Illustration: Sarah Grillo/Axios
Colorado leaders are promising to stop underfunding local schools for the first time in 15 years.
Driving the news: The annual education spending bill would require the state to meet its constitutional requirement to fully fund K-12 schools in the 2024-25 school year, John reports in collaboration with our partners at Chalkbeat.
Why it matters: State lawmakers have shortchanged education ever since the Great Recession forced budget-pinching, often by hundreds of millions a year through what is often referred to as "the negative factor" or "budget stabilization factor."
Be smart: Per a voter-approved constitutional amendment in 2000, school spending must increase each year by the rate of inflation plus population growth.

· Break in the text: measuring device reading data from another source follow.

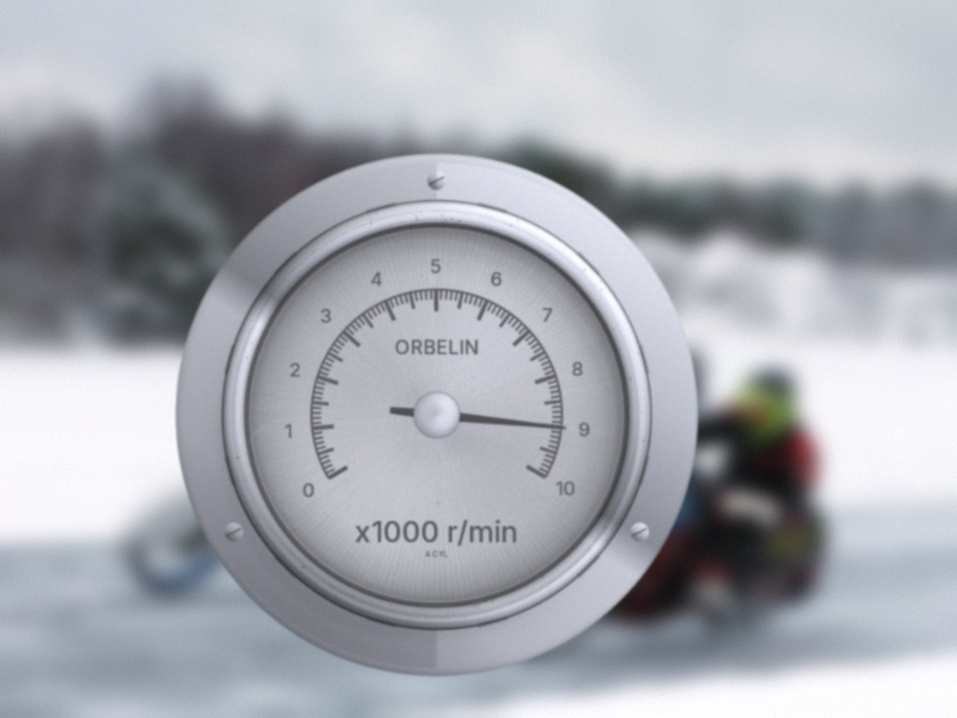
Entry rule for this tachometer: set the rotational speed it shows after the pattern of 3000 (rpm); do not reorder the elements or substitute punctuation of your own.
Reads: 9000 (rpm)
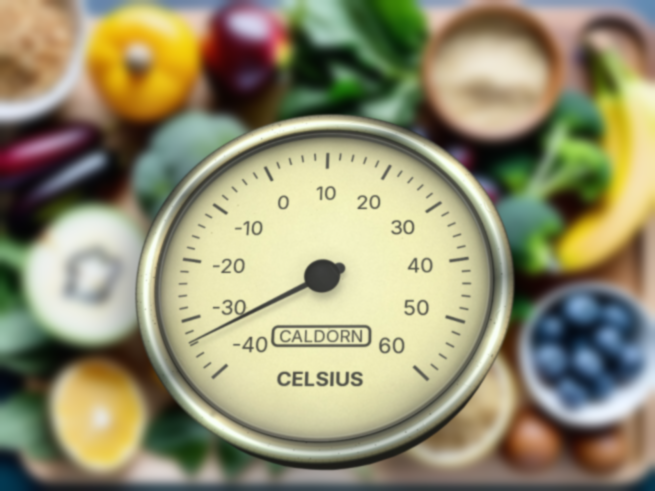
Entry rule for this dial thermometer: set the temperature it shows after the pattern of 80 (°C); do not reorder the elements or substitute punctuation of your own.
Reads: -34 (°C)
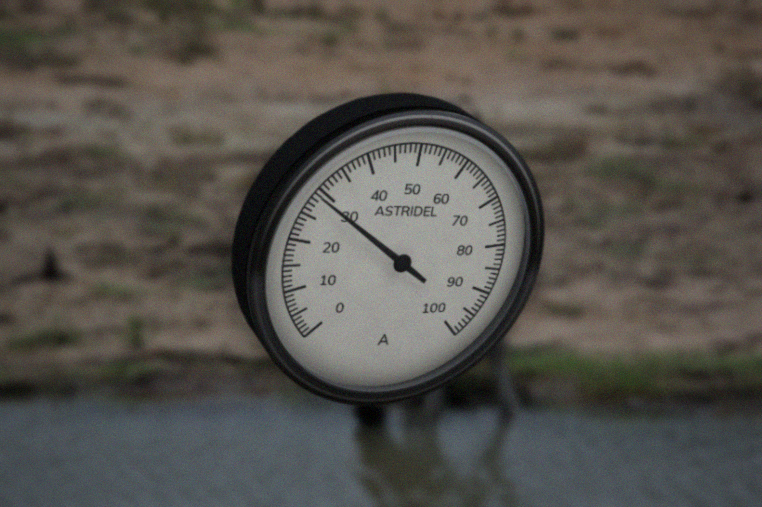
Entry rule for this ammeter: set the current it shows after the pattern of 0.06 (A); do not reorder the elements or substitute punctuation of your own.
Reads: 29 (A)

- This year, the $9 billion K-12 budget is $141 million short of fully funding schools.
- To make schools whole, it could require as much as $415 million in new dollars next fiscal year.
Yes, but: Even if lawmakers meet their pledge next year, it won't backfill the more than $10 billion school districts have lost since 2009.
The big picture: For years, Colorado policymakers have toyed with changes to how schools are funded to make them more equitable. The state's teachers' union considers the elimination of the negative factor a first step toward a much-needed broader overhaul.
What they're saying: “Colorado’s future depends on enacting a long-term, systemic change to provide additional revenue sources for our public school system," Amie Baca-Oehlert, a high school counselor and president of the Colorado Education Association, said in a statement.
- "Until such change is enacted, our schools, our educators, our students, and all Coloradans will continue to be short-changed."